> [Your goal]: Write out every one of the rows below word for word, keeping each line unchanged.

(Stored dataset items)
Content starts
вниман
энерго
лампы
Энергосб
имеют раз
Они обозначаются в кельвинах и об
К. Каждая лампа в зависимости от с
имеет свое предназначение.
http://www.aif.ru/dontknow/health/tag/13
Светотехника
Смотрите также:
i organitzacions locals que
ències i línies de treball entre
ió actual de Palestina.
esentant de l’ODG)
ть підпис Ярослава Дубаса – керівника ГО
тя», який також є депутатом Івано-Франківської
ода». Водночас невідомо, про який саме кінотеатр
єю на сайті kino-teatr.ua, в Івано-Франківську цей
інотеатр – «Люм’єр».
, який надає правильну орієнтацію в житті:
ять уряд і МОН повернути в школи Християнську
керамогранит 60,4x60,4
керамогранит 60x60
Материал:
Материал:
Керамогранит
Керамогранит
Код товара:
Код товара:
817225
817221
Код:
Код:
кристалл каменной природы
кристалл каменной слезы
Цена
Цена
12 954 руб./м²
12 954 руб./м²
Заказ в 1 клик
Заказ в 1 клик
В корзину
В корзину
Content ends
> [Written answer]:
вниман
энерго
лампы
Энергосб
имеют раз
Они обозначаются в кельвинах и об
К. Каждая лампа в зависимости от с
имеет свое предназначение.
http://www.aif.ru/dontknow/health/tag/13
Светотехника
Смотрите также:
i organitzacions locals que
ències i línies de treball entre
ió actual de Palestina.
esentant de l’ODG)
ть підпис Ярослава Дубаса – керівника ГО
тя», який також є депутатом Івано-Франківської
ода». Водночас невідомо, про який саме кінотеатр
єю на сайті kino-teatr.ua, в Івано-Франківську цей
інотеатр – «Люм’єр».
, який надає правильну орієнтацію в житті:
ять уряд і МОН повернути в школи Християнську
керамогранит 60,4x60,4
керамогранит 60x60
Материал:
Материал:
Керамогранит
Керамогранит
Код товара:
Код товара:
817225
817221
Код:
Код:
кристалл каменной природы
кристалл каменной слезы
Цена
Цена
12 954 руб./м²
12 954 руб./м²
Заказ в 1 клик
Заказ в 1 клик
В корзину
В корзину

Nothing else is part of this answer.